_YOUR ASSIGNMENT_:
Would you please copy the part of the material below that opens with the line containing "brown stain highlights" and closes with the line containing "smooth muscle exhibits"? Copy it exactly, and only it.

_THE DATA_:
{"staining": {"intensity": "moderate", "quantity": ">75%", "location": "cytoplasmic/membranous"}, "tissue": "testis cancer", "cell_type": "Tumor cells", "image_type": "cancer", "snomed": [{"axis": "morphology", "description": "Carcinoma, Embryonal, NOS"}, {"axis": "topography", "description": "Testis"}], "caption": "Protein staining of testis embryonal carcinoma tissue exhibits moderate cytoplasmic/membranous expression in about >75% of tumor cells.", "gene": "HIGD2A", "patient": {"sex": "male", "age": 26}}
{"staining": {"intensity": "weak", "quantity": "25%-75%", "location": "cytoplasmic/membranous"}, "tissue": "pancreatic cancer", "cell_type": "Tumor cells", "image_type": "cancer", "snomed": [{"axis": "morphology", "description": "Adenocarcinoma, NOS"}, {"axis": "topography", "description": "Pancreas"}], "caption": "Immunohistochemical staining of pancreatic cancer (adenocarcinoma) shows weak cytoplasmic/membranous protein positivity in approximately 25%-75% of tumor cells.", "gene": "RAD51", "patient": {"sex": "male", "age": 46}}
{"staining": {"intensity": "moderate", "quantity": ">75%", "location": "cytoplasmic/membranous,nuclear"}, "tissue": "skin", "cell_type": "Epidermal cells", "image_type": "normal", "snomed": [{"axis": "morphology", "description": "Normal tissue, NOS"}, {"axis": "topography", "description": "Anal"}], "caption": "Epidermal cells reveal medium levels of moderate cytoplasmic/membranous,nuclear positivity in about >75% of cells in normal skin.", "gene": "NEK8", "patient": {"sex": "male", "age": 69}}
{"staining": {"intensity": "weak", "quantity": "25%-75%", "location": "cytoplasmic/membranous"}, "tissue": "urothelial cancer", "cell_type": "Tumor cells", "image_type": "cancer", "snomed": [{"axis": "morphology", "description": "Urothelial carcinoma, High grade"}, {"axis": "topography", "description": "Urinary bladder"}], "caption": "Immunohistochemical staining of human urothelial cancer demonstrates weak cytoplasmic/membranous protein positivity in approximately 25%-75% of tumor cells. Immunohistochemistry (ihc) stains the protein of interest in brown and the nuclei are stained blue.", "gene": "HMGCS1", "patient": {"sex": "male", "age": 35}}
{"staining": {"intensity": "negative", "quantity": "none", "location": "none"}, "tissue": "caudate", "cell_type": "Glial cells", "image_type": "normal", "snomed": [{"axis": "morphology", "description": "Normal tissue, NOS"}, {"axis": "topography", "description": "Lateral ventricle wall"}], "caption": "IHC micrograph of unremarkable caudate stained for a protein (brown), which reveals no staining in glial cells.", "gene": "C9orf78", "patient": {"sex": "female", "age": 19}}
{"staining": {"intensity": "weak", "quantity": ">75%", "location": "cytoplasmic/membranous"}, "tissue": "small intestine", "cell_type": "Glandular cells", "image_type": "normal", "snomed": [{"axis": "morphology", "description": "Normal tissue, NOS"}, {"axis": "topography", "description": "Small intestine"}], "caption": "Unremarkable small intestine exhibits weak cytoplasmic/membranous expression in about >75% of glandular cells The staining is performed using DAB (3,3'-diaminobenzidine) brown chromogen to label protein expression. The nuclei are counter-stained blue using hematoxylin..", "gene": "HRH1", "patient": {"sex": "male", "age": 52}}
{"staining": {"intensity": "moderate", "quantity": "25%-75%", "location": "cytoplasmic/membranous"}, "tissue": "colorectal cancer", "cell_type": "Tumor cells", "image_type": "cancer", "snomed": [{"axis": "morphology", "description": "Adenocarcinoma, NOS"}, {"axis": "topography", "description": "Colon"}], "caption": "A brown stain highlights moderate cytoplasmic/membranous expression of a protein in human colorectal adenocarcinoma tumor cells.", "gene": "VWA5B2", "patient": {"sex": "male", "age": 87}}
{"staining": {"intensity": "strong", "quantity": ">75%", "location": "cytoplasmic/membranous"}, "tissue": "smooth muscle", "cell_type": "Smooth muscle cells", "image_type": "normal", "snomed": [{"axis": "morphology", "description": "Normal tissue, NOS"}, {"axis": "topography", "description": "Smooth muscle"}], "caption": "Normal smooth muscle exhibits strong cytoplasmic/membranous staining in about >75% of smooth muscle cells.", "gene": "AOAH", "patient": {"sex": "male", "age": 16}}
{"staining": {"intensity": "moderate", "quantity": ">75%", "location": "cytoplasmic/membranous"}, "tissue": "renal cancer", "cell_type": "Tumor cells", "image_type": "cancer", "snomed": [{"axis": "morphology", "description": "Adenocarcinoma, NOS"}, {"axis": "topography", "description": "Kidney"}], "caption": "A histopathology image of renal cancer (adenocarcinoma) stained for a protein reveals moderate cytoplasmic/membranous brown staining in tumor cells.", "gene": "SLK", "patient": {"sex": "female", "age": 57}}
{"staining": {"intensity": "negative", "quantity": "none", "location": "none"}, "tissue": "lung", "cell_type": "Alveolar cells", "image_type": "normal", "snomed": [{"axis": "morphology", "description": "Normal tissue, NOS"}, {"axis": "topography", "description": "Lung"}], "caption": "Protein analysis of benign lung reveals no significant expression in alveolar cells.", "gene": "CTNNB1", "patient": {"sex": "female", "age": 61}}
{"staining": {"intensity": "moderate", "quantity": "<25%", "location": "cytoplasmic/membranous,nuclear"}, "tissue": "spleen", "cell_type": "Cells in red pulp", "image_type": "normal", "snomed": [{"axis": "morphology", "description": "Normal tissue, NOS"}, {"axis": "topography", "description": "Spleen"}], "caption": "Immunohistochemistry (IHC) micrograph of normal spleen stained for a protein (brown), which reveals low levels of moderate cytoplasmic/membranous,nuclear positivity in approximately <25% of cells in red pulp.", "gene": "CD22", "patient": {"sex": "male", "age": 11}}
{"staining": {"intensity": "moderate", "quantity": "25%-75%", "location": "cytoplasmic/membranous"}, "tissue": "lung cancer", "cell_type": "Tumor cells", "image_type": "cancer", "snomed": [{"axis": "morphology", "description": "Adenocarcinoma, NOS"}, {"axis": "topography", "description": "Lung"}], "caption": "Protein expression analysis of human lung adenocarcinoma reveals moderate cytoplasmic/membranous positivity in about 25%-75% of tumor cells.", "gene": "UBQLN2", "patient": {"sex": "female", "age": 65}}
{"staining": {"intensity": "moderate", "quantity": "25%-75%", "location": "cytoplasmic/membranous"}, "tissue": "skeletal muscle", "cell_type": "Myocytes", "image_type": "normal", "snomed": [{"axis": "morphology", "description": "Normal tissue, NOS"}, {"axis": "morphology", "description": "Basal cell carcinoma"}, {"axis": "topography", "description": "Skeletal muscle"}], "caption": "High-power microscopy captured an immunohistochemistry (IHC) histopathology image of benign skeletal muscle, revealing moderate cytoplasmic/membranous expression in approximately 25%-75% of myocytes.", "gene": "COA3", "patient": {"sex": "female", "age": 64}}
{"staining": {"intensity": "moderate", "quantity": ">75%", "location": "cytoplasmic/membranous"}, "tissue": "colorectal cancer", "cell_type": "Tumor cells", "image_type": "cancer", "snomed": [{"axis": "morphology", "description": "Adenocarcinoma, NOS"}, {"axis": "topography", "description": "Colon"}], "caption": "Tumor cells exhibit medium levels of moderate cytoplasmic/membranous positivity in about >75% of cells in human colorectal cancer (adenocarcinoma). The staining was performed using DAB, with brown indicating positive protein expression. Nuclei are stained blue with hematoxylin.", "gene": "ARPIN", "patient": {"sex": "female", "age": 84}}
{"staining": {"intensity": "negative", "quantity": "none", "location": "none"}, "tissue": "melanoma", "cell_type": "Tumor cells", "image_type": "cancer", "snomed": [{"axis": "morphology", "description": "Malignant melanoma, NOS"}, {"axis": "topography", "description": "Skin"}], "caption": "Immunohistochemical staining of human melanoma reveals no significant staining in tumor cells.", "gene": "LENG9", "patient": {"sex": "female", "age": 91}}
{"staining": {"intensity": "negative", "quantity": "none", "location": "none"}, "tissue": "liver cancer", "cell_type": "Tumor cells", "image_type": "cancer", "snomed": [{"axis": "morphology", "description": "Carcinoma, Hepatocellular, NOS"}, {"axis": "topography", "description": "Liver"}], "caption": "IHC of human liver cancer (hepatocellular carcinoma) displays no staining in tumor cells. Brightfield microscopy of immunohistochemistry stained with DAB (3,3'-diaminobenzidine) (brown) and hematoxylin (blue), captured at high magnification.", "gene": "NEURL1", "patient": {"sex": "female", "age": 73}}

_RESULT OF THE EXERCISE_:
{"staining": {"intensity": "moderate", "quantity": "25%-75%", "location": "cytoplasmic/membranous"}, "tissue": "colorectal cancer", "cell_type": "Tumor cells", "image_type": "cancer", "snomed": [{"axis": "morphology", "description": "Adenocarcinoma, NOS"}, {"axis": "topography", "description": "Colon"}], "caption": "A brown stain highlights moderate cytoplasmic/membranous expression of a protein in human colorectal adenocarcinoma tumor cells.", "gene": "VWA5B2", "patient": {"sex": "male", "age": 87}}
{"staining": {"intensity": "strong", "quantity": ">75%", "location": "cytoplasmic/membranous"}, "tissue": "smooth muscle", "cell_type": "Smooth muscle cells", "image_type": "normal", "snomed": [{"axis": "morphology", "description": "Normal tissue, NOS"}, {"axis": "topography", "description": "Smooth muscle"}], "caption": "Normal smooth muscle exhibits strong cytoplasmic/membranous staining in about >75% of smooth muscle cells.", "gene": "AOAH", "patient": {"sex": "male", "age": 16}}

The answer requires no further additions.